**WORK REQUEST:**
Return the following from the records below: each line, word for word, starting with the line that contains "566 124 194.88" and going on through the line that contains "371 109 1571", with nothing outside that range.

**EXTRACTED DATA:**

Start of Block

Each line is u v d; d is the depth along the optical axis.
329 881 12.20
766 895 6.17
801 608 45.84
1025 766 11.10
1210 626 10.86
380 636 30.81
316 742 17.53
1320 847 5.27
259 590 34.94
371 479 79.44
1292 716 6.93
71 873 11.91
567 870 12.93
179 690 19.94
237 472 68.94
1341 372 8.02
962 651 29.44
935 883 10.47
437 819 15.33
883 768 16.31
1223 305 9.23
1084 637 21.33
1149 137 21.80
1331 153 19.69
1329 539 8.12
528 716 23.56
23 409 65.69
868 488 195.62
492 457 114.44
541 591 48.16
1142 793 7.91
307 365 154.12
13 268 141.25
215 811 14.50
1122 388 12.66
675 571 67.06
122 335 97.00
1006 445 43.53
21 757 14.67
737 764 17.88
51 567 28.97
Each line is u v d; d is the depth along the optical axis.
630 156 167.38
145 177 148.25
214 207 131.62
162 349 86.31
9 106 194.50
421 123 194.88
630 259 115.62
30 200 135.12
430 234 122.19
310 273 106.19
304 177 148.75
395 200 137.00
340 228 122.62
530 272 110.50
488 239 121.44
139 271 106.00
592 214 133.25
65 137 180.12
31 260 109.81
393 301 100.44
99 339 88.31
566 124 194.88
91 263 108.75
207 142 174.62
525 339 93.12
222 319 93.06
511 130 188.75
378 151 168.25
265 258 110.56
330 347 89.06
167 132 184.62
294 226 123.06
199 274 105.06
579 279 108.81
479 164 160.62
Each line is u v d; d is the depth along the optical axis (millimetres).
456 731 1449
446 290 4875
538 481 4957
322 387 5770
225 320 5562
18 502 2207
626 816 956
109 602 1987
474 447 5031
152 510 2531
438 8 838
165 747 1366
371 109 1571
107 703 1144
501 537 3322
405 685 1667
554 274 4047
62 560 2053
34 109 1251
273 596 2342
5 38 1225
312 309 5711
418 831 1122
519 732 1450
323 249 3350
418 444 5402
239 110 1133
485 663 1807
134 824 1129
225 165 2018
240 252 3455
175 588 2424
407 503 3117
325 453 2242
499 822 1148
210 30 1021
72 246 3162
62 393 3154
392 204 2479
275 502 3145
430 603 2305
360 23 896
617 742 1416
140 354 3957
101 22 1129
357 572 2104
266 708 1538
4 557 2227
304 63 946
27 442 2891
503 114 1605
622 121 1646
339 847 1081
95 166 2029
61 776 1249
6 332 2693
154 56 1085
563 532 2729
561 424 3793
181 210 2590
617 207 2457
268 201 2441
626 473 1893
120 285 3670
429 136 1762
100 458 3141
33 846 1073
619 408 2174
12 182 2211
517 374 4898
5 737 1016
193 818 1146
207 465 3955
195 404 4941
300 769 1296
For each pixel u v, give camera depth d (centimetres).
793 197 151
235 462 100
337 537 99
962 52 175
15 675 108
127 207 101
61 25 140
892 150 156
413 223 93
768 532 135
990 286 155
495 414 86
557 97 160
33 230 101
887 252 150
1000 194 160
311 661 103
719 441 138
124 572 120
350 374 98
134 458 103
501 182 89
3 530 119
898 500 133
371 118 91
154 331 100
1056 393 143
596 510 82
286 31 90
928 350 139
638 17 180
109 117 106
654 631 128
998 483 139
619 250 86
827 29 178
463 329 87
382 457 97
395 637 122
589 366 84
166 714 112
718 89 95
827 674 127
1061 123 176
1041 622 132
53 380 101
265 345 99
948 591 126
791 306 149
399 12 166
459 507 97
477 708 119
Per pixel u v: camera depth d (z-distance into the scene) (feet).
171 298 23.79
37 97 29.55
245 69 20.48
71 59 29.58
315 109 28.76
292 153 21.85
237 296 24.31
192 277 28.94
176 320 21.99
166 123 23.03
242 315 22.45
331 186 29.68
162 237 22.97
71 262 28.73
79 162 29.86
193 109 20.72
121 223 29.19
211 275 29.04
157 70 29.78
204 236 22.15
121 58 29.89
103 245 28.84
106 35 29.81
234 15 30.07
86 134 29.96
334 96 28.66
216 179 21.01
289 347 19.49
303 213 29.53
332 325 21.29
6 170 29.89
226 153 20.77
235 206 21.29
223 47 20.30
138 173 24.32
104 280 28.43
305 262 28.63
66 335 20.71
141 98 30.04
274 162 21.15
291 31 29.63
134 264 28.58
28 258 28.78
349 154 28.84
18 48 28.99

End of Block

**EXERCISE OUTPUT:**
566 124 194.88
91 263 108.75
207 142 174.62
525 339 93.12
222 319 93.06
511 130 188.75
378 151 168.25
265 258 110.56
330 347 89.06
167 132 184.62
294 226 123.06
199 274 105.06
579 279 108.81
479 164 160.62
Each line is u v d; d is the depth along the optical axis (millimetres).
456 731 1449
446 290 4875
538 481 4957
322 387 5770
225 320 5562
18 502 2207
626 816 956
109 602 1987
474 447 5031
152 510 2531
438 8 838
165 747 1366
371 109 1571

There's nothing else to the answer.